Biomedical Engineering Department, Boston University, Boston, Massachusetts, United States of America.
Biological Design Center, Boston University, Boston, Massachusetts, United States of America.
PLoS Comput Biol. 2024 Jul 24;20(7):e1012276. doi: 10.1371/journal.pcbi.1012276. eCollection 2024 Jul.
Dense arrangements of binding sites within nucleotide sequences can collectively influence downstream transcription rates or initiate biomolecular interactions. For example, natural promoter regions can harbor many overlapping transcription factor binding sites that influence the rate of transcription initiation. Despite the prevalence of overlapping binding sites in nature, rapid design of nucleotide sequences with many overlapping sites remains a challenge. Here, we show that this is an NP-hard problem, coined here as the nucleotide String Packing Problem (SPP). We then introduce a computational technique that efficiently assembles sets of DNA-protein binding sites into dense, contiguous stretches of double-stranded DNA. For the efficient design of nucleotide sequences spanning hundreds of base pairs, we reduce the SPP to an Orienteering Problem with integer distances, and then leverage modern integer linear programming solvers. Our method optimally packs sets of 20-100 binding sites into dense nucleotide arrays of 50-300 base pairs in 0.05-10 seconds. Unlike approximation algorithms or meta-heuristics, our approach finds provably optimal solutions. We demonstrate how our method can generate large sets of diverse sequences suitable for library generation, where the frequency of binding site usage across the returned sequences can be controlled by modulating the objective function. As an example, we then show how adding additional constraints, like the inclusion of sequence elements with fixed positions, allows for the design of bacterial promoters. The nucleotide string packing approach we present can accelerate the design of sequences with complex DNA-protein interactions. When used in combination with synthesis and high-throughput screening, this design strategy could help interrogate how complex binding site arrangements impact either gene expression or biomolecular mechanisms in varied cellular contexts.

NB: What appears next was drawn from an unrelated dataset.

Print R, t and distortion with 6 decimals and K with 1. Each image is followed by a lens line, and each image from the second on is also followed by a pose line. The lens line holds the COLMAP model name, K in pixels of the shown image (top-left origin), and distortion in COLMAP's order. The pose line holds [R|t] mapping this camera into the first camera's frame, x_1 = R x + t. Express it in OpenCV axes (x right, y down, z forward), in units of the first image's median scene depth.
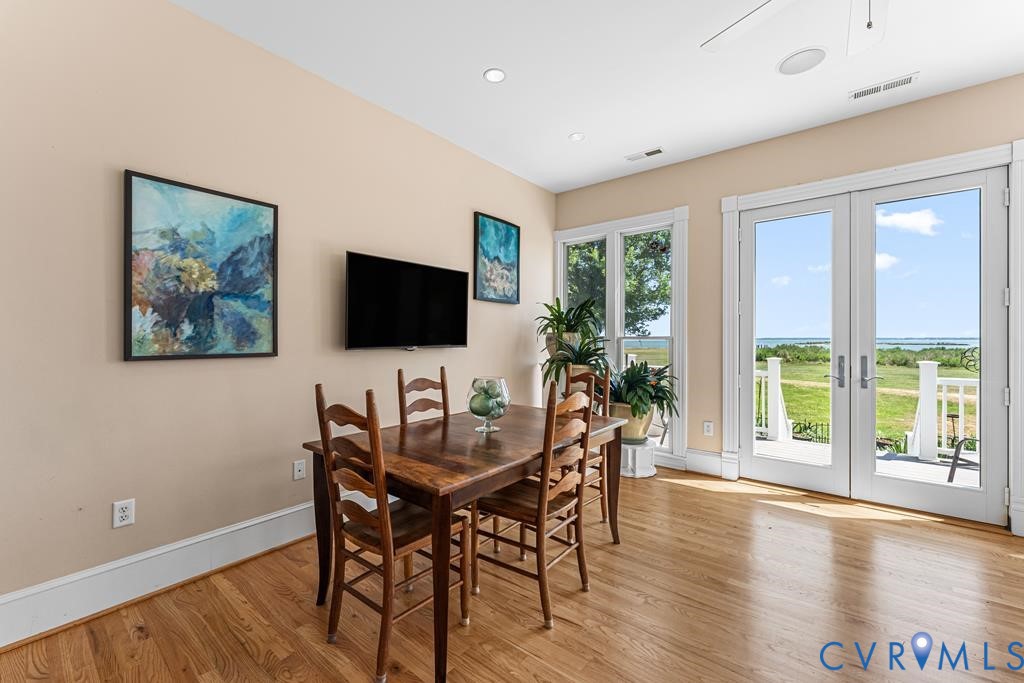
lens RADIAL K [[416.6, 0, 504.2], [0, 416.6, 338.8], [0, 0, 1]] dist [-0.000648, -0.000129]
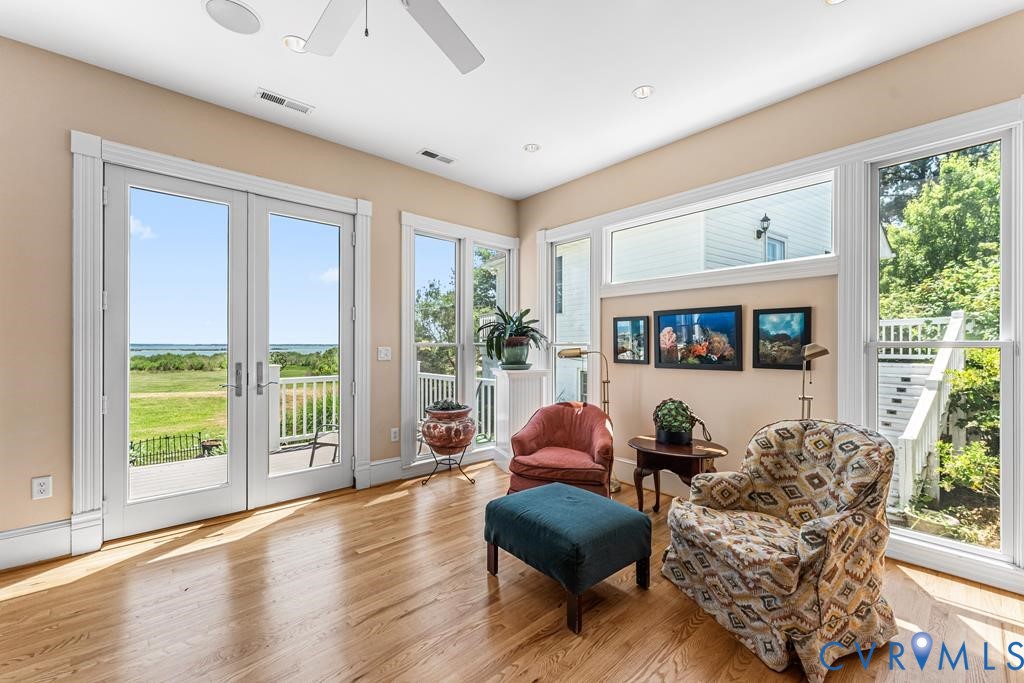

核苷酸序列中结合位点的密集排列可以共同影响下游转录速率或启动生物分子相互作用。例如,天然启动子区域可以包含许多重叠的转录因子结合位点,这些结合位点影响转录起始的速率。尽管重叠结合位点在自然界中很普遍,但设计具有许多重叠位点的核苷酸序列仍然具有挑战性。在这里,我们表明这是一个 NP 难问题,我们称之为核苷酸字符串打包问题(SPP)。然后,我们引入了一种计算技术,该技术可以有效地将 DNA-蛋白质结合位点集组装成密集、连续的双链 DNA 片段。对于跨越数百个碱基对的核苷酸序列的高效设计,我们将 SPP 简化为具有整数距离的定向旅行问题,然后利用现代整数线性规划求解器。我们的方法可以在 0.05-10 秒内将 20-100 个结合位点集高效地打包到 50-300 个碱基对的密集核苷酸阵列中。与近似算法或启发式算法不同,我们的方法可以找到可证明的最优解。我们展示了如何使用我们的方法生成适合文库生成的大量不同序列,通过调节目标函数,可以控制返回序列中结合位点使用的频率。作为一个例子,我们展示了如何添加其他约束条件,例如包含固定位置的序列元素,从而设计细菌启动子。我们提出的核苷酸字符串打包方法可以加速具有复杂 DNA-蛋白质相互作用的序列设计。当与合成和高通量筛选结合使用时,这种设计策略可以帮助研究复杂的结合位点排列如何影响不同细胞环境中的基因表达或生物分子机制。